Question edited after the answer of Sándor Kovács:

Let $f:X\to B$ be a holomorphic fibre space of smooth projective varieties which $f$ is relatively semi-ample and take $\mu$ as $m$-th root of holomorphic section of direct image of relative line bundle $f_*(K_{X/B}^{\otimes m})$ then why $\mu$ must be a family of canonical forms on a family of cyclic $m$ covers of fibres $X_b$ , where $b\in B$.
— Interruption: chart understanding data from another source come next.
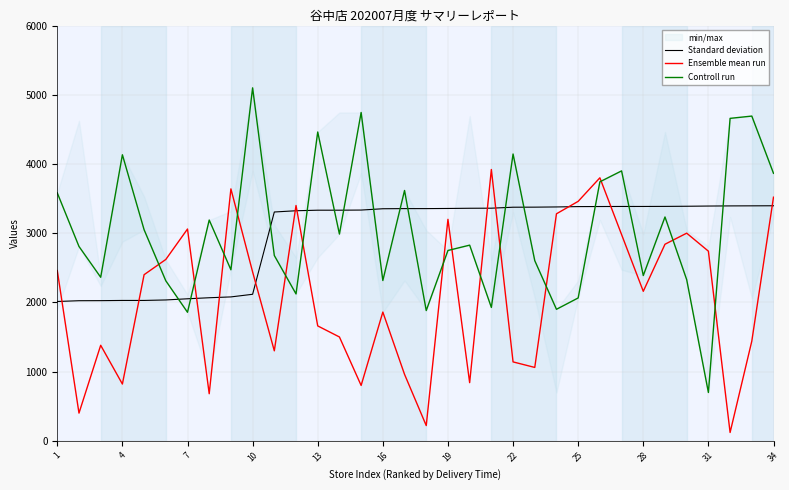

True or false: Controll run has more than 1 points higher than both neighbors.

True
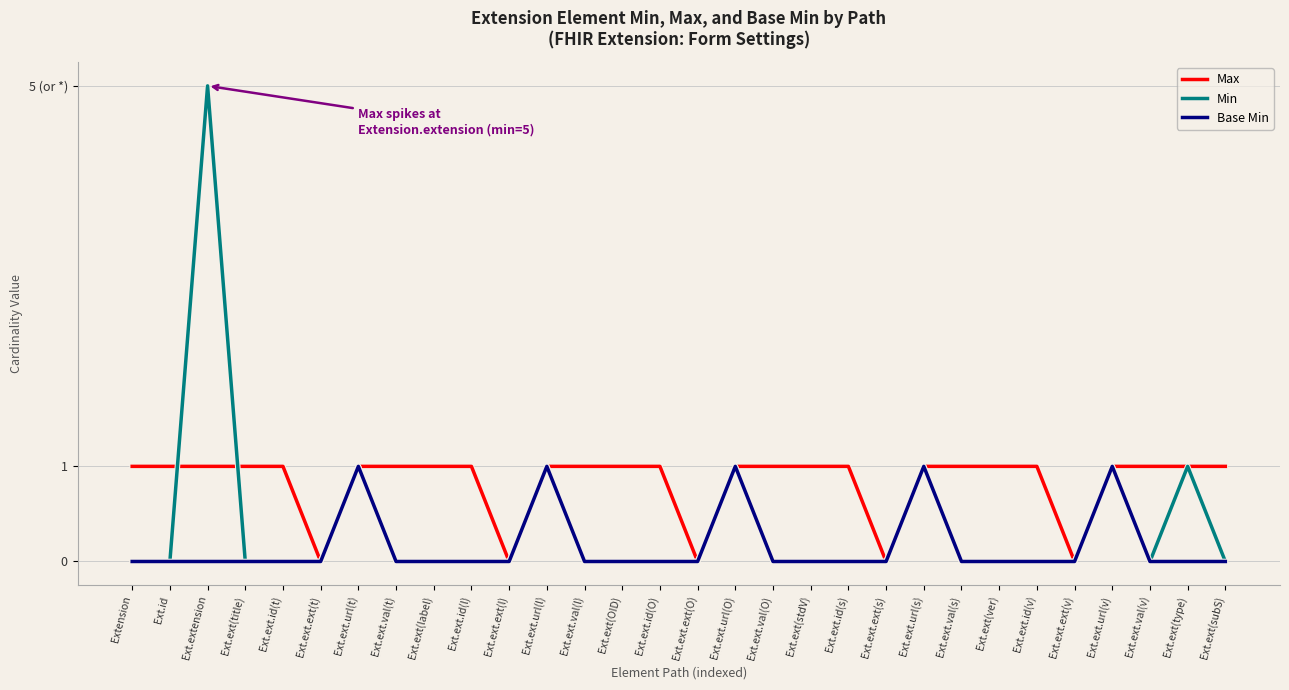

Does the chart display data point markers on the line(s)?

No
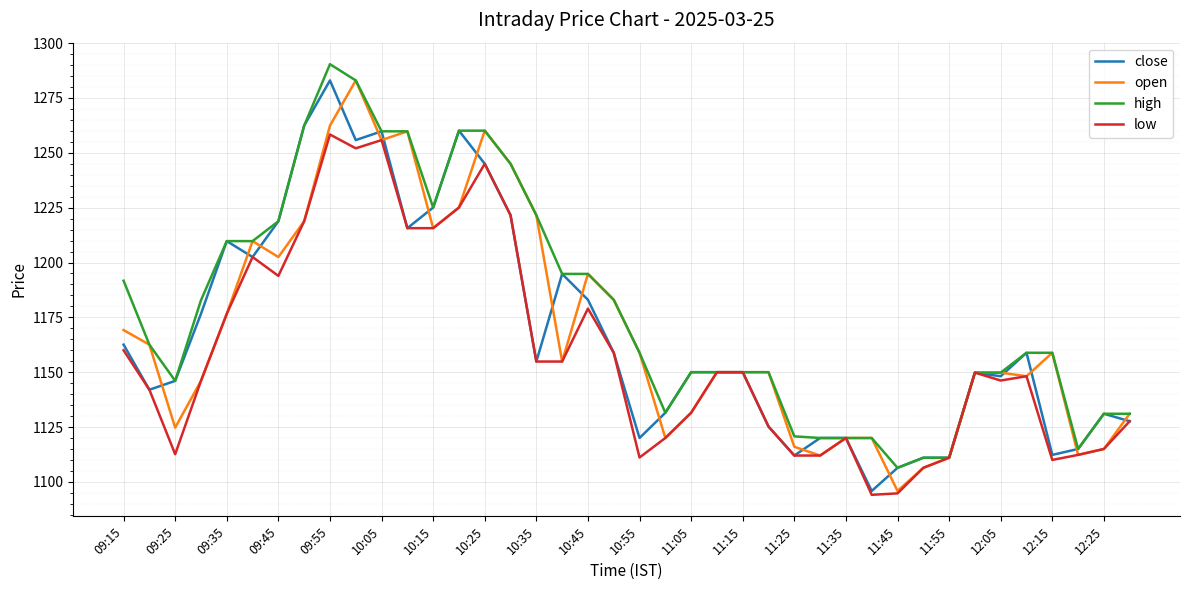

What is the minimum value for high?

1106.4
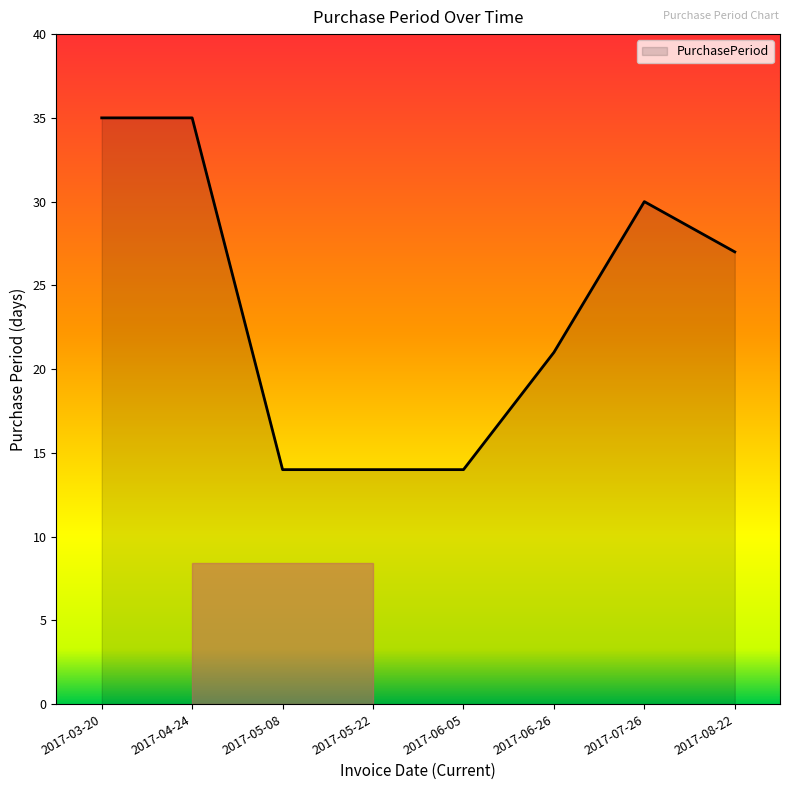

What position from the left is 2017-03-20?

1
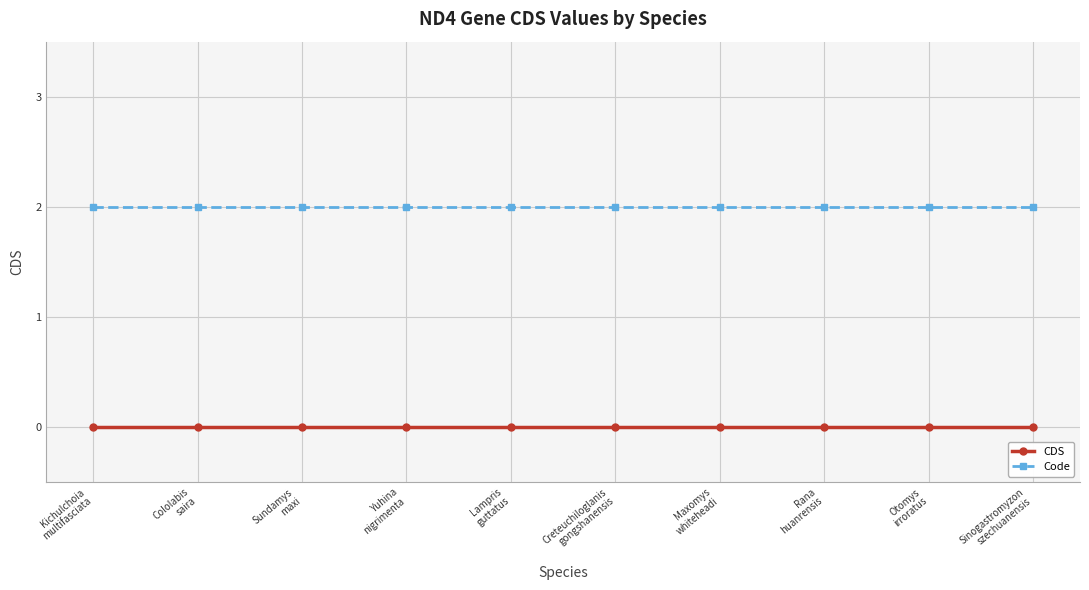

The Code series shows 0 at Otomys
irroratus. True or false?

False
• What does it mean for a morphism to be relatively semi-ample? Edit: OK, I see that this addition is a response to S\'andor's comment about $K_{X/B}$ in his answer. Again, inaccuracy makes things confusing. – potentially dense Aug 9 '16 at 14:36
• That reference has the (standard) definition of what it means for a divisor to be relatively semi-ample. Your question talks about a morphism being relatively semi-ample. I think I will withdraw from this question now. – potentially dense Aug 9 '16 at 14:54
• fibres are semi-ample. Ineeded it when $X_b$ is polarized CY – user21574 Aug 9 '16 at 14:57
• My previous comment refers to a now-deleted comment of the OP. – potentially dense Aug 9 '16 at 15:01
• It was my mistake, sorry – user21574 Aug 9 '16 at 15:02

For any line bundle $L$ on $Z$, and a global section of $L^{\otimes m}$ there is an associated cyclic cover of $Z$ of degree $m$ branched over exactly the zero locus of the given section. Furthermore, the pull-back of the given section to this cover is the $m^\text{th}$ power of a section of the pull-back of $L$. (For more on this, see for example page 67 of this book.)
A section of $f_*(K_{X/B}^{\otimes m})$ could be considered a family of global sections of $K_{X_b}^{\otimes m}$ and looking at the construction of the cyclic cover it is relatively easy to see that these covers form a family.
From what you are saying I assume that there might be an additional assumption on $K_{X/B}$, maybe something like it is relatively semi-ample or something like that.
The point is that if you $K_{X/B}^{\otimes m}$ is relatively generated by global sections, then choosing a general section will give you something smooth, at least globally, so the zero locus on the fiber is smooth at least for a general $b\in B$. Then performing the cyclic cover gives another smooth variety (and you need to have some control of the singularities if you want to talk about canonical forms on the cover). Now if the cover is indeed smooth, then by Hurwitz's theorem the pull-back of $K_{X/B}$ to the family of the covers embeds into the relative canonical of that family. By the above general result about the section pulling back to an $m^\text{th}$ power on the family of covers gives you the section of the relative canonical of the family of covers which then can be considered as a family of canonical forms on these covers.